**What the task asks**: For every entry that follows, return an identical copy.

╭─ Record extracts

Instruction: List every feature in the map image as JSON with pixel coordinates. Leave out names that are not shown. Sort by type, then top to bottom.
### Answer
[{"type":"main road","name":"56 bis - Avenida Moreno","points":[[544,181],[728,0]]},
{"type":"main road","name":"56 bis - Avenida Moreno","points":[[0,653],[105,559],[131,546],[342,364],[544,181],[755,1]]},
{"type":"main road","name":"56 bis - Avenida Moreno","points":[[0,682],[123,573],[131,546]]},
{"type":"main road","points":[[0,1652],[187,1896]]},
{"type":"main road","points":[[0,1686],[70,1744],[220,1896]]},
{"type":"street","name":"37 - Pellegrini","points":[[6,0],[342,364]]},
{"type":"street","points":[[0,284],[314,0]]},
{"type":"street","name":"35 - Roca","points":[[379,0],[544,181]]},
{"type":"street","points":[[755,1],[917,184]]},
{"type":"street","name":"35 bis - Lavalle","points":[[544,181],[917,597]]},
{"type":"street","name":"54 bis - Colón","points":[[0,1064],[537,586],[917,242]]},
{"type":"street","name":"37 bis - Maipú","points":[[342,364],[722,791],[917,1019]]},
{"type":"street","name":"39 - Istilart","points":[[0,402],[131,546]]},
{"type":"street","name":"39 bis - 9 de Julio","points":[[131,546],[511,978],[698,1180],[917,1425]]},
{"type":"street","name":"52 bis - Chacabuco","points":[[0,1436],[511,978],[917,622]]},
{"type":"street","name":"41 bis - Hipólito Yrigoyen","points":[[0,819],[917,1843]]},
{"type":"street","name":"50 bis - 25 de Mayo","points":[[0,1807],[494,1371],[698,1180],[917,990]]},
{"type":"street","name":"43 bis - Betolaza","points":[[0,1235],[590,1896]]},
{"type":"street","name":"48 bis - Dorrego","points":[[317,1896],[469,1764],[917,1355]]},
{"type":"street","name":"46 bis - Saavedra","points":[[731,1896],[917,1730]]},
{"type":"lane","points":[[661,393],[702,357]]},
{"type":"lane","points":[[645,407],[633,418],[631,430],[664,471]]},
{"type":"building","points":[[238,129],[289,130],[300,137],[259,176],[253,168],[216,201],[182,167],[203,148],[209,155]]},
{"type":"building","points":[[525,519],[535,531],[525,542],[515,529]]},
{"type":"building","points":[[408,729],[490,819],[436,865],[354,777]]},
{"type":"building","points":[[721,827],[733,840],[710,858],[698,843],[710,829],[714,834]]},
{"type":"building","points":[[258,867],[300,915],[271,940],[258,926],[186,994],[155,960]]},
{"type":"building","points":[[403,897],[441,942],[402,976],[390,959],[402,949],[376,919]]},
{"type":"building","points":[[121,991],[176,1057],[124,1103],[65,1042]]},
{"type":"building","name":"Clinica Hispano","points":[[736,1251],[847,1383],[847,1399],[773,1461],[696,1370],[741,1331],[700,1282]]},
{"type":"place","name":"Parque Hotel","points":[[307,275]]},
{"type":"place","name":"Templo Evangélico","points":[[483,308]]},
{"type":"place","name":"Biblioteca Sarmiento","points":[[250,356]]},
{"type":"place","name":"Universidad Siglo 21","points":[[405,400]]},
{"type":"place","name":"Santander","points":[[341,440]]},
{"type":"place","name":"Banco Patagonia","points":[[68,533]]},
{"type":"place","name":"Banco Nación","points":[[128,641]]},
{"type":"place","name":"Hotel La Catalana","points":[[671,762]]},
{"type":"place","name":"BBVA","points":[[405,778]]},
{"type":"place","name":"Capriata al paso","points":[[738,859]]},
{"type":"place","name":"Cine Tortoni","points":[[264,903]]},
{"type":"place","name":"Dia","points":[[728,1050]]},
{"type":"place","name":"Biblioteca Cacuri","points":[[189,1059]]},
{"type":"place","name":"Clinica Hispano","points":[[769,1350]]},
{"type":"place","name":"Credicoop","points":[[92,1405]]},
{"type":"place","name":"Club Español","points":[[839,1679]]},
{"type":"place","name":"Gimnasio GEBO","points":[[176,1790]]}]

╰─

**Problem solution**:
Instruction: List every feature in the map image as JSON with pixel coordinates. Leave out names that are not shown. Sort by type, then top to bottom.
### Answer
[{"type":"main road","name":"56 bis - Avenida Moreno","points":[[544,181],[728,0]]},
{"type":"main road","name":"56 bis - Avenida Moreno","points":[[0,653],[105,559],[131,546],[342,364],[544,181],[755,1]]},
{"type":"main road","name":"56 bis - Avenida Moreno","points":[[0,682],[123,573],[131,546]]},
{"type":"main road","points":[[0,1652],[187,1896]]},
{"type":"main road","points":[[0,1686],[70,1744],[220,1896]]},
{"type":"street","name":"37 - Pellegrini","points":[[6,0],[342,364]]},
{"type":"street","points":[[0,284],[314,0]]},
{"type":"street","name":"35 - Roca","points":[[379,0],[544,181]]},
{"type":"street","points":[[755,1],[917,184]]},
{"type":"street","name":"35 bis - Lavalle","points":[[544,181],[917,597]]},
{"type":"street","name":"54 bis - Colón","points":[[0,1064],[537,586],[917,242]]},
{"type":"street","name":"37 bis - Maipú","points":[[342,364],[722,791],[917,1019]]},
{"type":"street","name":"39 - Istilart","points":[[0,402],[131,546]]},
{"type":"street","name":"39 bis - 9 de Julio","points":[[131,546],[511,978],[698,1180],[917,1425]]},
{"type":"street","name":"52 bis - Chacabuco","points":[[0,1436],[511,978],[917,622]]},
{"type":"street","name":"41 bis - Hipólito Yrigoyen","points":[[0,819],[917,1843]]},
{"type":"street","name":"50 bis - 25 de Mayo","points":[[0,1807],[494,1371],[698,1180],[917,990]]},
{"type":"street","name":"43 bis - Betolaza","points":[[0,1235],[590,1896]]},
{"type":"street","name":"48 bis - Dorrego","points":[[317,1896],[469,1764],[917,1355]]},
{"type":"street","name":"46 bis - Saavedra","points":[[731,1896],[917,1730]]},
{"type":"lane","points":[[661,393],[702,357]]},
{"type":"lane","points":[[645,407],[633,418],[631,430],[664,471]]},
{"type":"building","points":[[238,129],[289,130],[300,137],[259,176],[253,168],[216,201],[182,167],[203,148],[209,155]]},
{"type":"building","points":[[525,519],[535,531],[525,542],[515,529]]},
{"type":"building","points":[[408,729],[490,819],[436,865],[354,777]]},
{"type":"building","points":[[721,827],[733,840],[710,858],[698,843],[710,829],[714,834]]},
{"type":"building","points":[[258,867],[300,915],[271,940],[258,926],[186,994],[155,960]]},
{"type":"building","points":[[403,897],[441,942],[402,976],[390,959],[402,949],[376,919]]},
{"type":"building","points":[[121,991],[176,1057],[124,1103],[65,1042]]},
{"type":"building","name":"Clinica Hispano","points":[[736,1251],[847,1383],[847,1399],[773,1461],[696,1370],[741,1331],[700,1282]]},
{"type":"place","name":"Parque Hotel","points":[[307,275]]},
{"type":"place","name":"Templo Evangélico","points":[[483,308]]},
{"type":"place","name":"Biblioteca Sarmiento","points":[[250,356]]},
{"type":"place","name":"Universidad Siglo 21","points":[[405,400]]},
{"type":"place","name":"Santander","points":[[341,440]]},
{"type":"place","name":"Banco Patagonia","points":[[68,533]]},
{"type":"place","name":"Banco Nación","points":[[128,641]]},
{"type":"place","name":"Hotel La Catalana","points":[[671,762]]},
{"type":"place","name":"BBVA","points":[[405,778]]},
{"type":"place","name":"Capriata al paso","points":[[738,859]]},
{"type":"place","name":"Cine Tortoni","points":[[264,903]]},
{"type":"place","name":"Dia","points":[[728,1050]]},
{"type":"place","name":"Biblioteca Cacuri","points":[[189,1059]]},
{"type":"place","name":"Clinica Hispano","points":[[769,1350]]},
{"type":"place","name":"Credicoop","points":[[92,1405]]},
{"type":"place","name":"Club Español","points":[[839,1679]]},
{"type":"place","name":"Gimnasio GEBO","points":[[176,1790]]}]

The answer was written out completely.